A logical conclusion of Zand’s work exposing Israel’s founding mythology may be the restoration of the idea of a one-state solution to a legitimate place in the debate over this contentious region. After all, while it muddies the waters in one sense — raising ancient, biblical questions about just who the “children of Israel” really are — in another sense, it hints at the commonalities that exist between Israeli Jews and Palestinian Arabs. Both groups lay claim to the same crust of earth, both have faced historic repression and displacement and both hold dear the idea that they should have a “right of return.”
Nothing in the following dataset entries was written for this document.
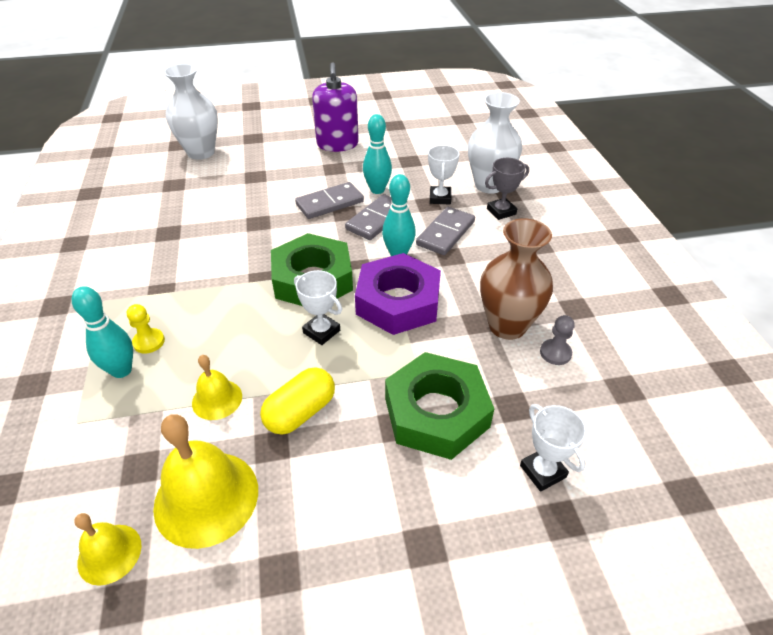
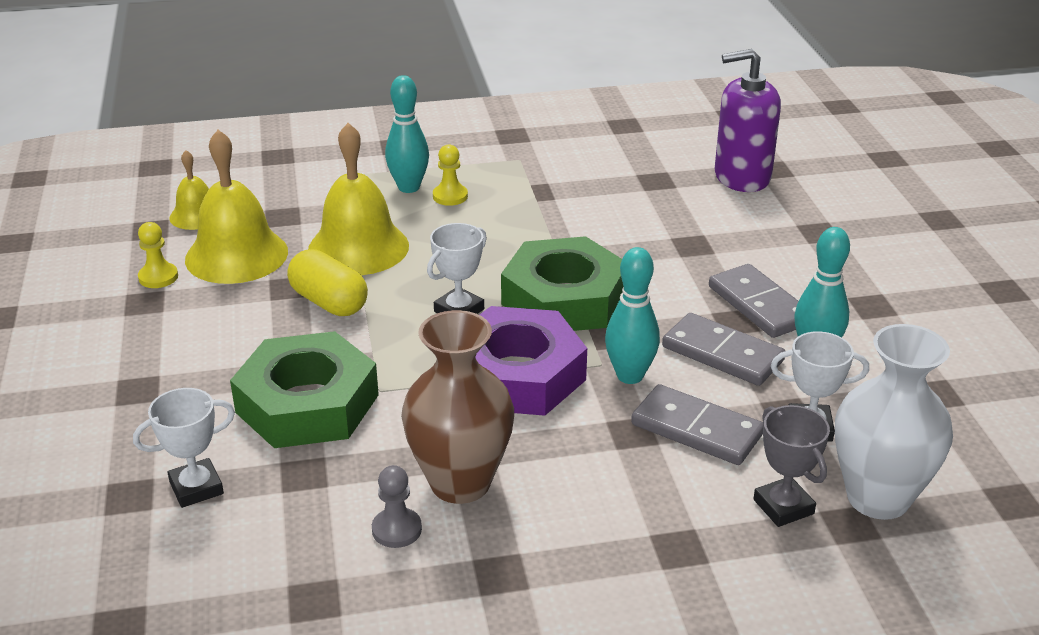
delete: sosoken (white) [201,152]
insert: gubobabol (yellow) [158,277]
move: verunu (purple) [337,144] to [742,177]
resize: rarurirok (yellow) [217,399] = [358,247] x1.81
And if both groups in fact share common biblical ties, then it begs the question of why the entirety of what was Palestine under the British mandate should remain a refuge for people of one religion instead of being a country in which Jews and Arabs are guaranteed equal protection — equal protection under the laws of a state whose legitimacy would never again be open to question.

Joshua Holland is an AlterNet staff writer.